→ BRIEF:
Reproduce the lines of every item below, substituting "vernacular name" for "common name" and keeping everything else unchanged. Leave the pictures out of the answer.

→ RECORDS SHOWN:

— Begin —

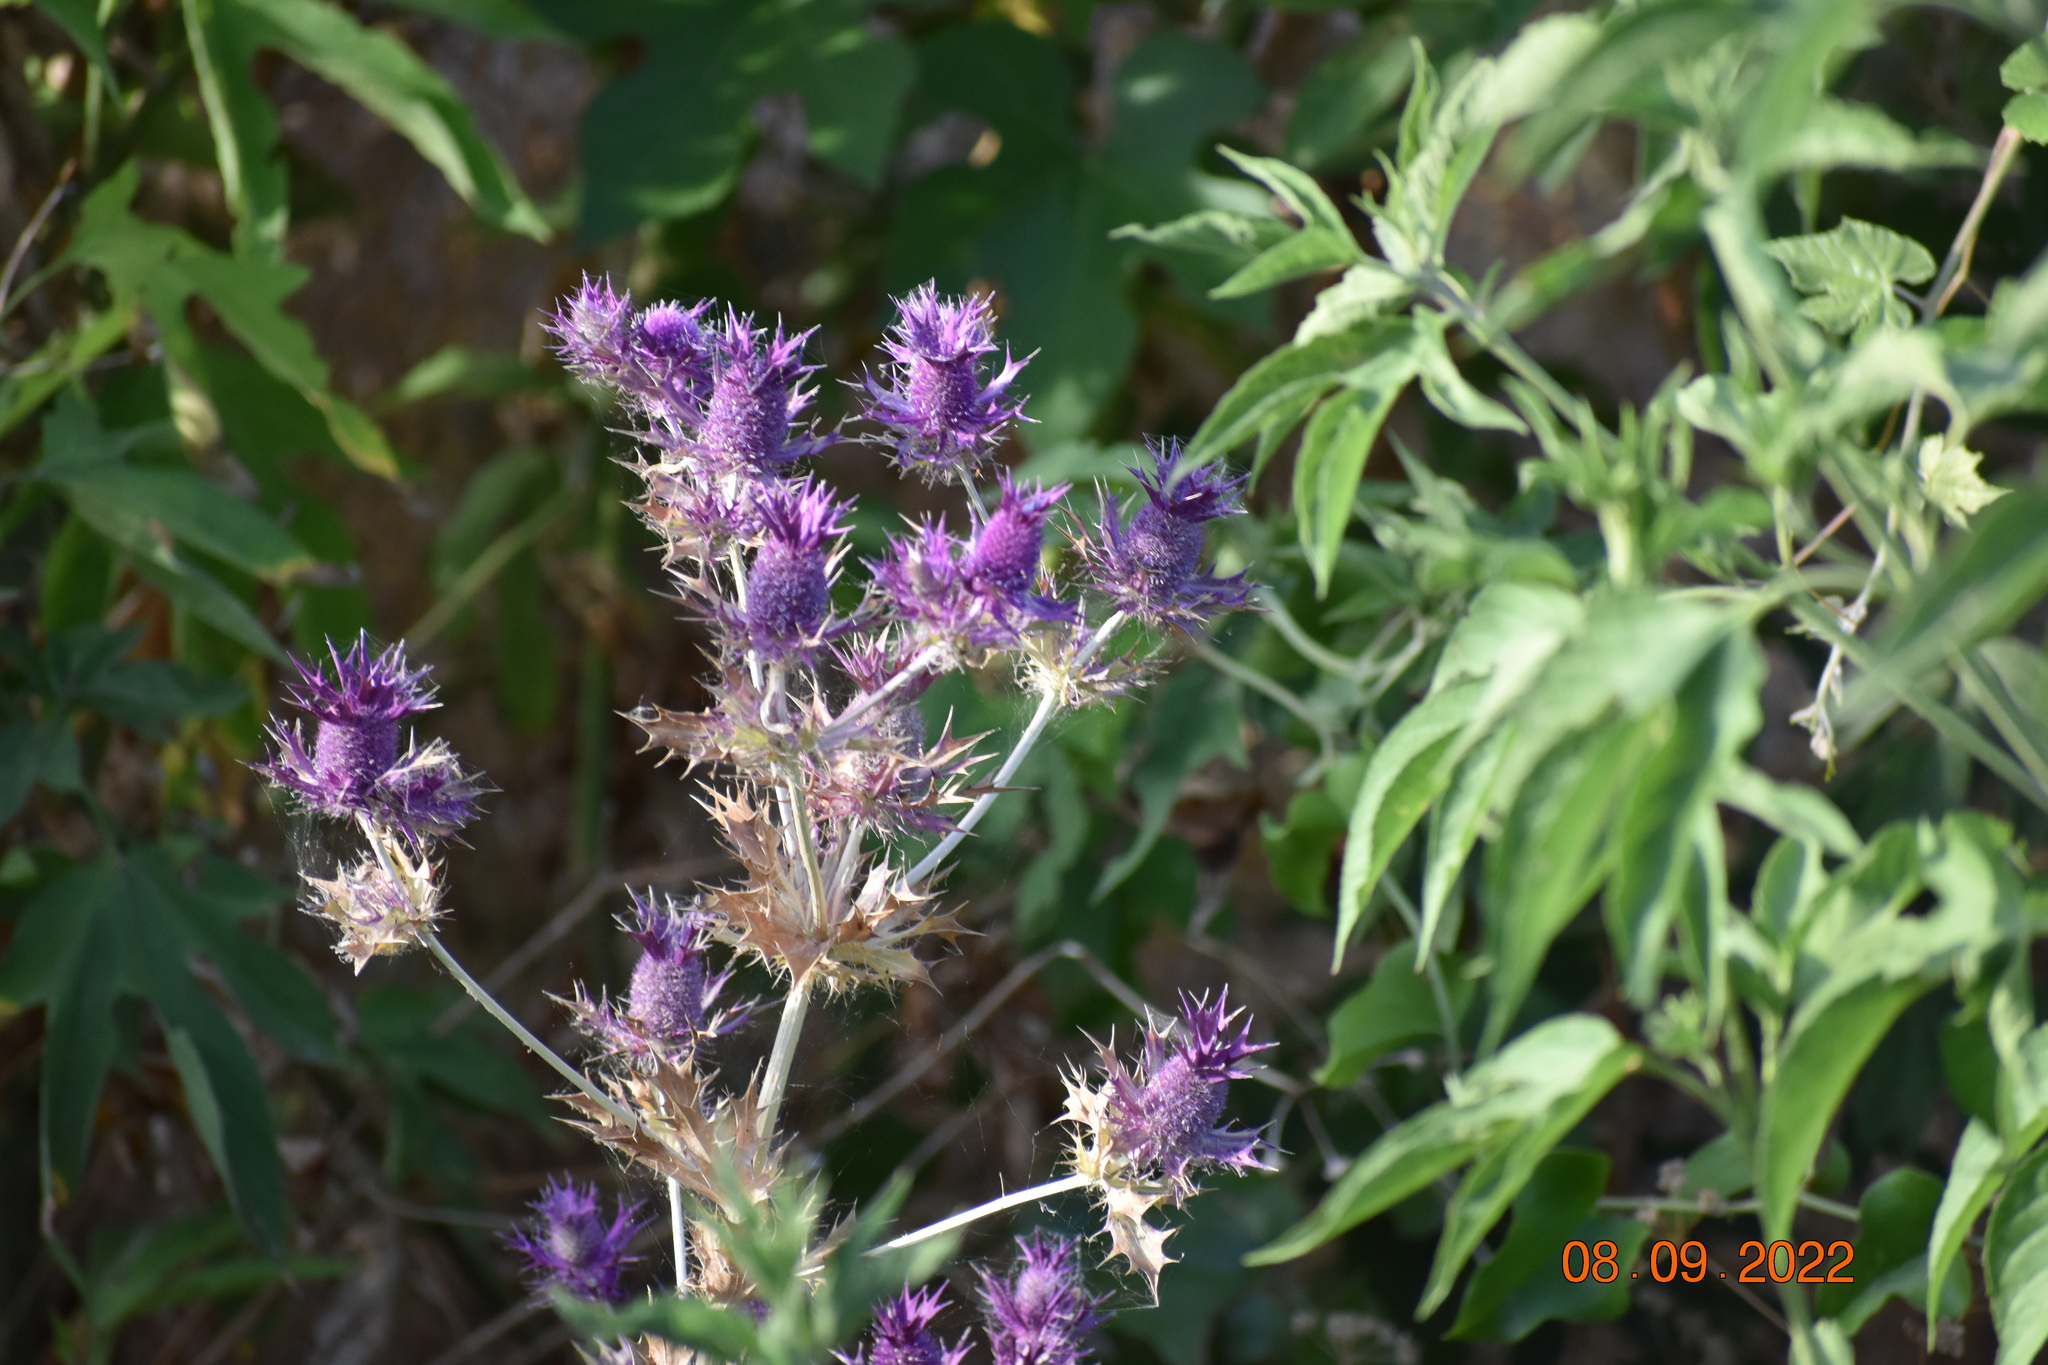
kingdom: Plantae
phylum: Tracheophyta
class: Magnoliopsida
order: Apiales
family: Apiaceae
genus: Eryngium
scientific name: Eryngium leavenworthii
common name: Leavenworth's eryngo
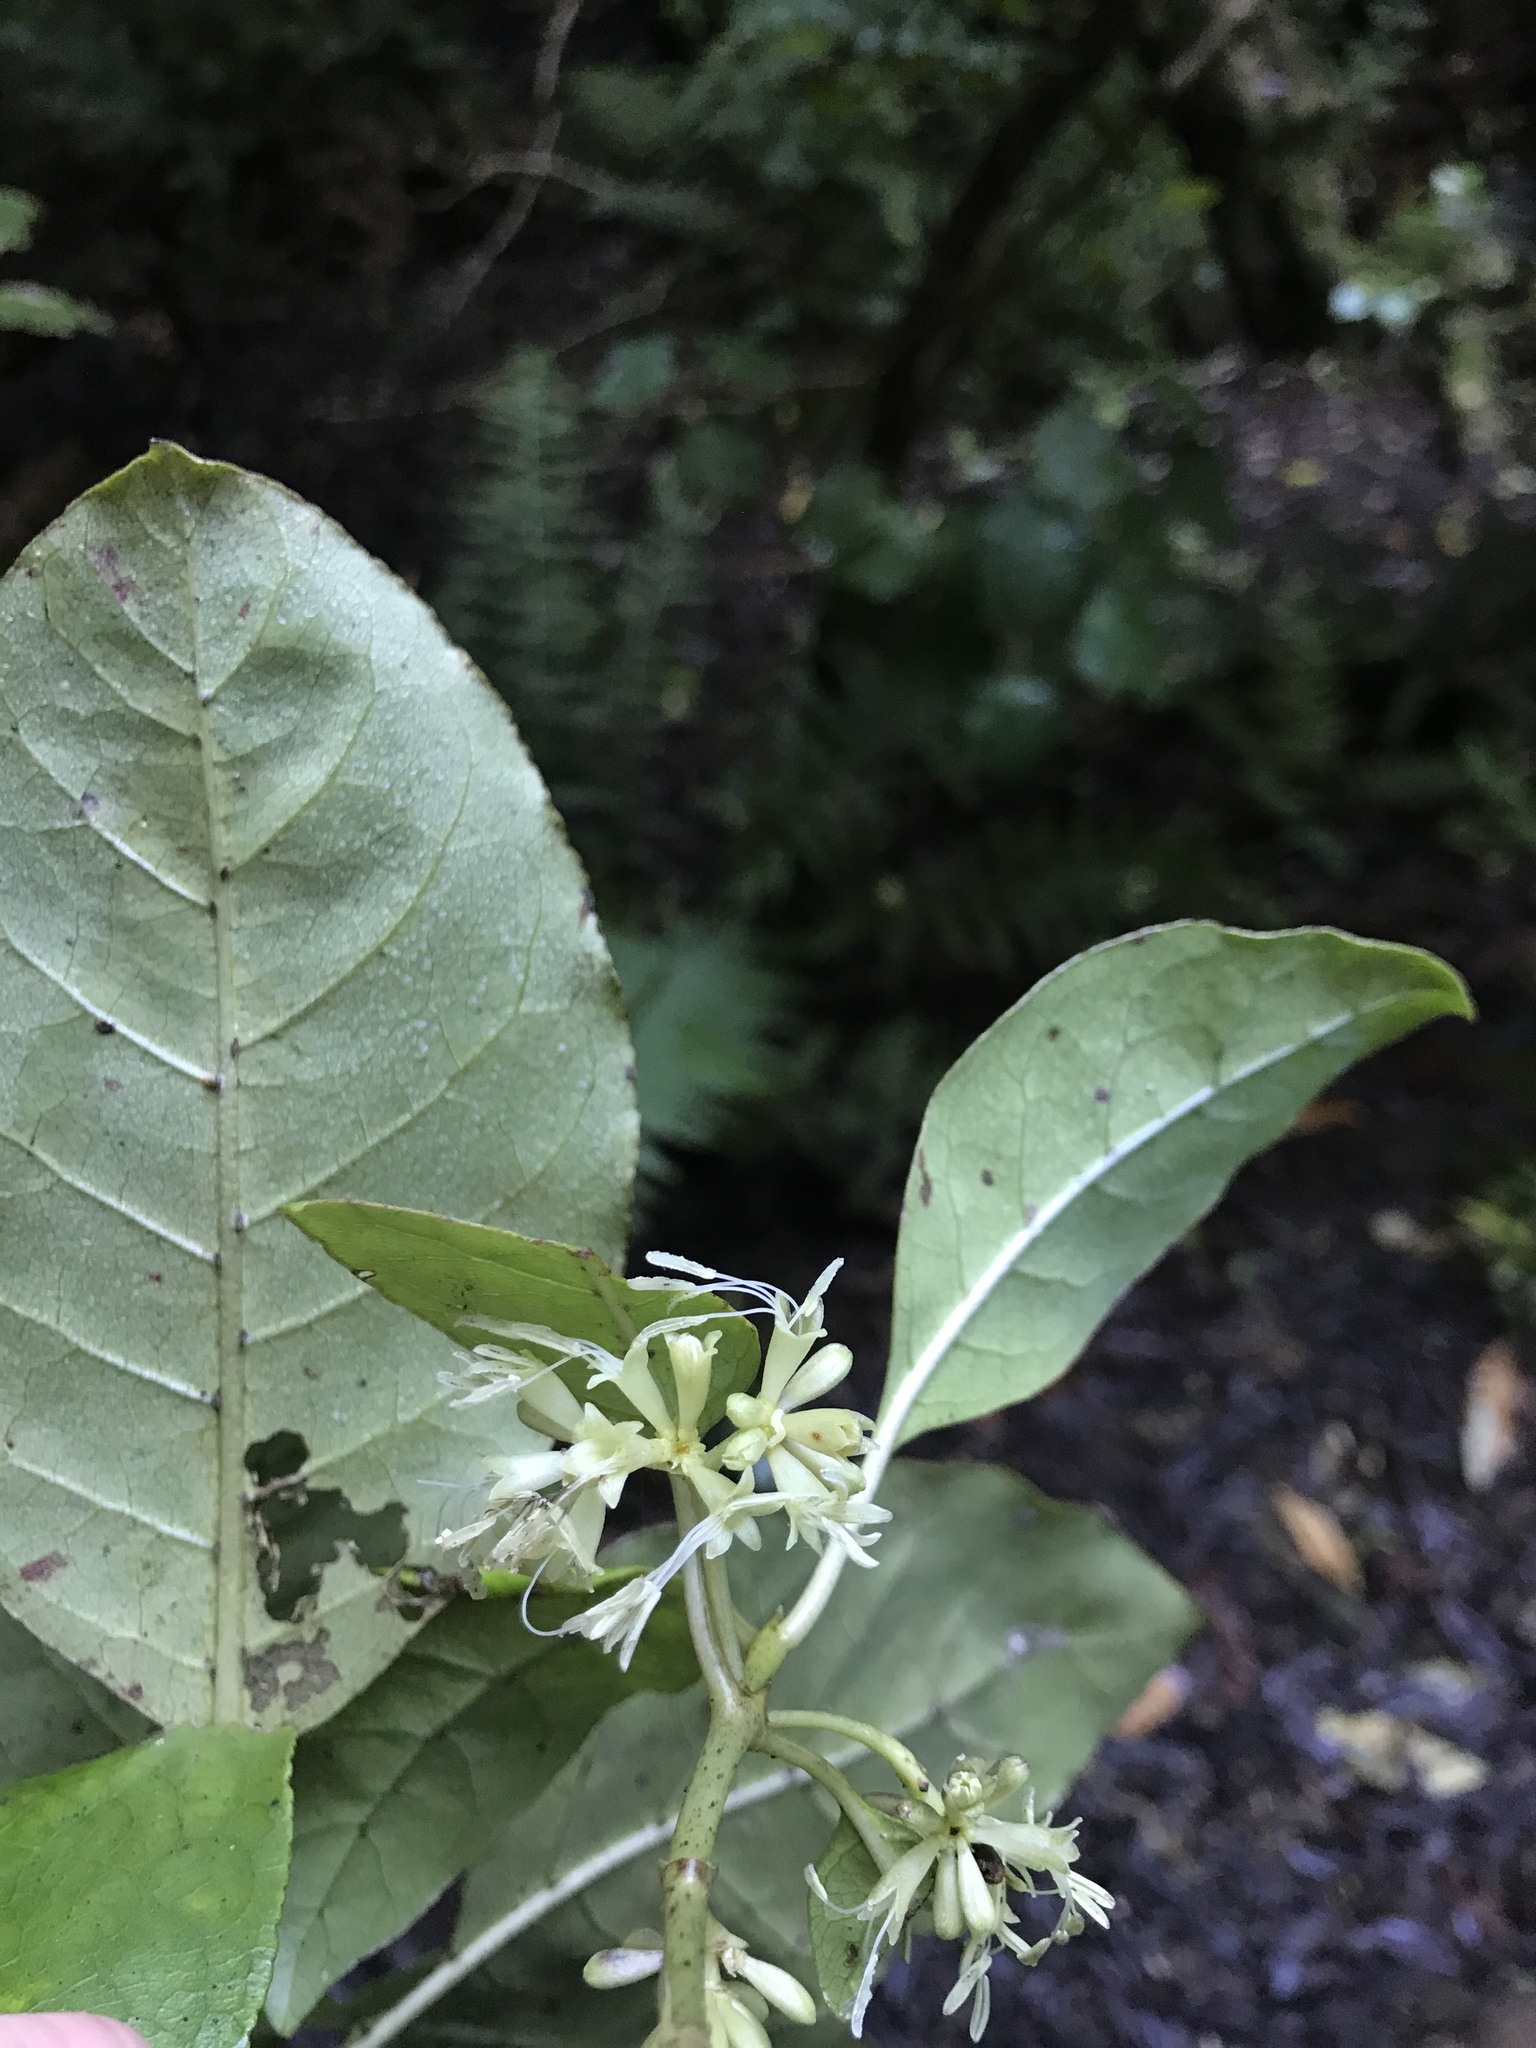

— End —

→ EXERCISE OUTPUT:
kingdom: Plantae
phylum: Tracheophyta
class: Magnoliopsida
order: Apiales
family: Apiaceae
genus: Eryngium
scientific name: Eryngium leavenworthii
vernacular name: Leavenworth's eryngo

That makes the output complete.